▶ [Excerpted data]:
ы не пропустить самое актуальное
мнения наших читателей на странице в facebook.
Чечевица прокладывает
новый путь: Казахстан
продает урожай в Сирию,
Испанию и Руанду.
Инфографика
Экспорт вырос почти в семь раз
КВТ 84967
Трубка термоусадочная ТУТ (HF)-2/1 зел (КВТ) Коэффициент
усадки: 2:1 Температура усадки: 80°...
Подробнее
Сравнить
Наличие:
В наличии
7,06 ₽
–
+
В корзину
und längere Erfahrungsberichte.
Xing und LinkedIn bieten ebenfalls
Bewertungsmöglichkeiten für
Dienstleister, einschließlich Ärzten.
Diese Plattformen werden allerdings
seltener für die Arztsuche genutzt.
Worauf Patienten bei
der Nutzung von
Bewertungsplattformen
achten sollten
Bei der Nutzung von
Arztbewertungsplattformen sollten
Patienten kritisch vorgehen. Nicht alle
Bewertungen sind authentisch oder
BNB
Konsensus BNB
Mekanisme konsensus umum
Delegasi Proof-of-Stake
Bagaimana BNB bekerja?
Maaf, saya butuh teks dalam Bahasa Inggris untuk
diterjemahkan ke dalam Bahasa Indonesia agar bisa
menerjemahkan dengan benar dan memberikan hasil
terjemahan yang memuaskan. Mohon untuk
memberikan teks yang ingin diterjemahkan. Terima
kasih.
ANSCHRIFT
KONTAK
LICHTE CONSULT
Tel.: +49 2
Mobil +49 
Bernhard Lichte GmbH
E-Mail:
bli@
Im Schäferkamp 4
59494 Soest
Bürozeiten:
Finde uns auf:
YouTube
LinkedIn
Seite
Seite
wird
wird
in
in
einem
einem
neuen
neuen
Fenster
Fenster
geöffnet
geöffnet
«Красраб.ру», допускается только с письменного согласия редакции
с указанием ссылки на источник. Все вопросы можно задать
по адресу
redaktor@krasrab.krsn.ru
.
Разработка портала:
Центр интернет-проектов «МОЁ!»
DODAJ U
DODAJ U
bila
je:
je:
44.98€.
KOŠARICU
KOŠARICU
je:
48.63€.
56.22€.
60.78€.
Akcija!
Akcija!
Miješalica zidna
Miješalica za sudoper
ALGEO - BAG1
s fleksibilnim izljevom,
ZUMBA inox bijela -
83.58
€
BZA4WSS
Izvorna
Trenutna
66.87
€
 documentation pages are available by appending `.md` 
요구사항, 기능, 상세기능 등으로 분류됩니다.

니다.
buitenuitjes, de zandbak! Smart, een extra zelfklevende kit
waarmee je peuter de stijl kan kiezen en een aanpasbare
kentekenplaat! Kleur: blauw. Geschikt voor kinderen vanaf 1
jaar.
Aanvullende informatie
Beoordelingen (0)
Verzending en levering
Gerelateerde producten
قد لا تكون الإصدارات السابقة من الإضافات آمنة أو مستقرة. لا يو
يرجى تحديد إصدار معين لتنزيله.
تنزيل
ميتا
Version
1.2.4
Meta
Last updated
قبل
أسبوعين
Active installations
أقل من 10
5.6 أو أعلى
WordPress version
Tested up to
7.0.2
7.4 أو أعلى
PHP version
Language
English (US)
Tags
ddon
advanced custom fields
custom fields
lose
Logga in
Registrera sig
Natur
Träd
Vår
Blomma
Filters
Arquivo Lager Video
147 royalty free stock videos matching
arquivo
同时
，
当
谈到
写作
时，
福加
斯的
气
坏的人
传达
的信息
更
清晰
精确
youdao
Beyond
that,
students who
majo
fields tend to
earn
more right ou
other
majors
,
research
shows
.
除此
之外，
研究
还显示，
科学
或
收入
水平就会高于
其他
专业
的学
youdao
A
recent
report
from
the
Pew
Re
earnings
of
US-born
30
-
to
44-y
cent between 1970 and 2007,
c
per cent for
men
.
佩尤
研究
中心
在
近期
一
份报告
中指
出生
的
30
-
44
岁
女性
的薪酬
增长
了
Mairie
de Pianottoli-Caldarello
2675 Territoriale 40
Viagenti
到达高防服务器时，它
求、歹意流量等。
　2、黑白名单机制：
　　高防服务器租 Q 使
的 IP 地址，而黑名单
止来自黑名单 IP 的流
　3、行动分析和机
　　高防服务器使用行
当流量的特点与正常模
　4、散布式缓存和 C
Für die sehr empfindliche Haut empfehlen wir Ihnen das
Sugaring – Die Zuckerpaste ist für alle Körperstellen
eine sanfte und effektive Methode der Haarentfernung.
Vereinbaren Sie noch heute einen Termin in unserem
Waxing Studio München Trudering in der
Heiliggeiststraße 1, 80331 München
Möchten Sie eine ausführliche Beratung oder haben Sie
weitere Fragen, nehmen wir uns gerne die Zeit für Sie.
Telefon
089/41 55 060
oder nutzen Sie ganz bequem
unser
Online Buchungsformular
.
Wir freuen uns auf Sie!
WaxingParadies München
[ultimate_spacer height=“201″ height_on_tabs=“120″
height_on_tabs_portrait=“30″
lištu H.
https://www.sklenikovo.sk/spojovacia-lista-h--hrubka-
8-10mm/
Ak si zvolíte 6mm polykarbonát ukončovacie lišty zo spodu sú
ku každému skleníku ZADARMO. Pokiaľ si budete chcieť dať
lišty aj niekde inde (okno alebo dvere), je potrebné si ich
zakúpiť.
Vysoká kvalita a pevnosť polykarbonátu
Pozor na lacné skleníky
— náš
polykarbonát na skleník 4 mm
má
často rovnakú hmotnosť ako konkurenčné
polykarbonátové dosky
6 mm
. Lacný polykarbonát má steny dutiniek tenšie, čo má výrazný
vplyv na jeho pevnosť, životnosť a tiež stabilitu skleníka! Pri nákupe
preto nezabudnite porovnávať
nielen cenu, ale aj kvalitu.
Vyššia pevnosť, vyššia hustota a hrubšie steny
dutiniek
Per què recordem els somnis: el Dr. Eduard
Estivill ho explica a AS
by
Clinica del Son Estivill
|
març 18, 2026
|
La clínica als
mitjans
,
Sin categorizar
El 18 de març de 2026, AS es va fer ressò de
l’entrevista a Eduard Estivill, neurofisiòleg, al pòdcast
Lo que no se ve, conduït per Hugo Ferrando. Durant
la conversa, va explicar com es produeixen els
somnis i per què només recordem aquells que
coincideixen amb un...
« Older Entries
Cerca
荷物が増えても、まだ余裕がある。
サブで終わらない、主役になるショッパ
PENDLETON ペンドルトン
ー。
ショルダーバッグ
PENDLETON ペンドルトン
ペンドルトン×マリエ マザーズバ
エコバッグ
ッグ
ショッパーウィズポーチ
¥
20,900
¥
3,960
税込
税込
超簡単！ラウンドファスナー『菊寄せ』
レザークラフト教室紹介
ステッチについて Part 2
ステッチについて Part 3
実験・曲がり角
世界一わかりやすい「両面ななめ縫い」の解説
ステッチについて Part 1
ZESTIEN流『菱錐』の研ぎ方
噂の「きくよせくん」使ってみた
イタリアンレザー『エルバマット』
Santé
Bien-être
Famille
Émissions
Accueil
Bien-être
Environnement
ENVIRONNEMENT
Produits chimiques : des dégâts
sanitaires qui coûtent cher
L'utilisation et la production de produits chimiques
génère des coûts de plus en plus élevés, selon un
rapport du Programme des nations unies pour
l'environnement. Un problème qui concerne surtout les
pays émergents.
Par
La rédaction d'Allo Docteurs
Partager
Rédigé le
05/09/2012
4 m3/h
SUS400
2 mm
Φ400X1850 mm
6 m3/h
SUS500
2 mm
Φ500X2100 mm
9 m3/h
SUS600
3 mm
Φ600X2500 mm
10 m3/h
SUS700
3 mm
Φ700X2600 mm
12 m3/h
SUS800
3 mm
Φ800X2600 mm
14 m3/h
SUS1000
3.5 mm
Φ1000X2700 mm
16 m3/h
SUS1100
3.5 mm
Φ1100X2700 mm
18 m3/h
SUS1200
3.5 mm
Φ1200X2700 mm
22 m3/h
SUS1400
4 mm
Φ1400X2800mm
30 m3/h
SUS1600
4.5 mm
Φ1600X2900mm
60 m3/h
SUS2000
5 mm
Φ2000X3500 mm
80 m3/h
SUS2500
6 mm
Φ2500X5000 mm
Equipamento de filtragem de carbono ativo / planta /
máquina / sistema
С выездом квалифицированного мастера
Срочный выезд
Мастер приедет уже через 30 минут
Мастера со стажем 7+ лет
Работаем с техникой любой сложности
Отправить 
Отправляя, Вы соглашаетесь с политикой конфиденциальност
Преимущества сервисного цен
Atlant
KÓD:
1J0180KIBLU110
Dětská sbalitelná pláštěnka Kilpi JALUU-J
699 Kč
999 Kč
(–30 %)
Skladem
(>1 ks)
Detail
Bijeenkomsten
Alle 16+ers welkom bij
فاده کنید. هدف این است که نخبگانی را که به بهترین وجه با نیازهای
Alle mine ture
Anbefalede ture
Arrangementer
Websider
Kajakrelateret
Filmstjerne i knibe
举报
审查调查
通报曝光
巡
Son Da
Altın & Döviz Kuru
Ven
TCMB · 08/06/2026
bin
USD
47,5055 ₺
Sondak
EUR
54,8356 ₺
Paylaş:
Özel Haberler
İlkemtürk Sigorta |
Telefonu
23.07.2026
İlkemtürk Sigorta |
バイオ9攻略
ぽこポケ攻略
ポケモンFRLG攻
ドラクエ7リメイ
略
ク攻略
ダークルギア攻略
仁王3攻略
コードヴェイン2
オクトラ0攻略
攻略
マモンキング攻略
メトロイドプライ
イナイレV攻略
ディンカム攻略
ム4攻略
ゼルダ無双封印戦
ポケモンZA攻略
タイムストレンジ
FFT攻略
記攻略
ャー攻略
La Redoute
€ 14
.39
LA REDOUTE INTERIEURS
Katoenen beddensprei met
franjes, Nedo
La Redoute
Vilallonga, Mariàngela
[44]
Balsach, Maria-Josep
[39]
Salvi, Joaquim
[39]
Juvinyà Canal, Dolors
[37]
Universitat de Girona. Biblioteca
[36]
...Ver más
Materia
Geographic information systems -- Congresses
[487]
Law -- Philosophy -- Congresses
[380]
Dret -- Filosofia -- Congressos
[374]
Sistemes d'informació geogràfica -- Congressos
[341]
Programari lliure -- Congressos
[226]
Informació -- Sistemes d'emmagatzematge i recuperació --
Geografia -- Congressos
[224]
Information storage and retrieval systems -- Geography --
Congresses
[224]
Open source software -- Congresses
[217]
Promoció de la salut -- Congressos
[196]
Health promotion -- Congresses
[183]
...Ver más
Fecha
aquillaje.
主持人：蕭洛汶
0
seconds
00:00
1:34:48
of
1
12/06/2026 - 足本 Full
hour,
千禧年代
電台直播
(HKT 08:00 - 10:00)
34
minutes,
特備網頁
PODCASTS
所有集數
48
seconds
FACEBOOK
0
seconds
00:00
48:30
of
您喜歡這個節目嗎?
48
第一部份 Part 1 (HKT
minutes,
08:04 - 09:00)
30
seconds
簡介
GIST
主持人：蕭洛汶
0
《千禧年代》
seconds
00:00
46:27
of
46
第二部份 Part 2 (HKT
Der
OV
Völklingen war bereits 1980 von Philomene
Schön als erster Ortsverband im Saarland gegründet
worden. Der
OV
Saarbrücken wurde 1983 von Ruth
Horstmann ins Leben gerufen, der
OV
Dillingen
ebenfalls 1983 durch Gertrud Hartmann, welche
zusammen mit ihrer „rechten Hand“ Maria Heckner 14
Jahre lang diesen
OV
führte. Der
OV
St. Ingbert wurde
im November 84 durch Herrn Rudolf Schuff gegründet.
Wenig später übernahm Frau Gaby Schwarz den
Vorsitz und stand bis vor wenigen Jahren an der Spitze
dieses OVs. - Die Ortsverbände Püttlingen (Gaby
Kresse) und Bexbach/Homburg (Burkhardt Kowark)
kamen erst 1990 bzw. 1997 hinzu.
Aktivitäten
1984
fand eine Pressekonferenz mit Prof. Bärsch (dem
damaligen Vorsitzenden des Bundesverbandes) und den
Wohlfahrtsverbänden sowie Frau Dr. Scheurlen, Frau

▶ [Task to complete]:
Of the lines above, output exactly those from the line bearing "Möchten Sie eine" through the line bearing "El 18 de març de 2026, AS es va fer ressò de", inclusive.

▶ [Result of the task]:
Möchten Sie eine ausführliche Beratung oder haben Sie
weitere Fragen, nehmen wir uns gerne die Zeit für Sie.
Telefon
089/41 55 060
oder nutzen Sie ganz bequem
unser
Online Buchungsformular
.
Wir freuen uns auf Sie!
WaxingParadies München
[ultimate_spacer height=“201″ height_on_tabs=“120″
height_on_tabs_portrait=“30″
lištu H.
https://www.sklenikovo.sk/spojovacia-lista-h--hrubka-
8-10mm/
Ak si zvolíte 6mm polykarbonát ukončovacie lišty zo spodu sú
ku každému skleníku ZADARMO. Pokiaľ si budete chcieť dať
lišty aj niekde inde (okno alebo dvere), je potrebné si ich
zakúpiť.
Vysoká kvalita a pevnosť polykarbonátu
Pozor na lacné skleníky
— náš
polykarbonát na skleník 4 mm
má
často rovnakú hmotnosť ako konkurenčné
polykarbonátové dosky
6 mm
. Lacný polykarbonát má steny dutiniek tenšie, čo má výrazný
vplyv na jeho pevnosť, životnosť a tiež stabilitu skleníka! Pri nákupe
preto nezabudnite porovnávať
nielen cenu, ale aj kvalitu.
Vyššia pevnosť, vyššia hustota a hrubšie steny
dutiniek
Per què recordem els somnis: el Dr. Eduard
Estivill ho explica a AS
by
Clinica del Son Estivill
|
març 18, 2026
|
La clínica als
mitjans
,
Sin categorizar
El 18 de març de 2026, AS es va fer ressò de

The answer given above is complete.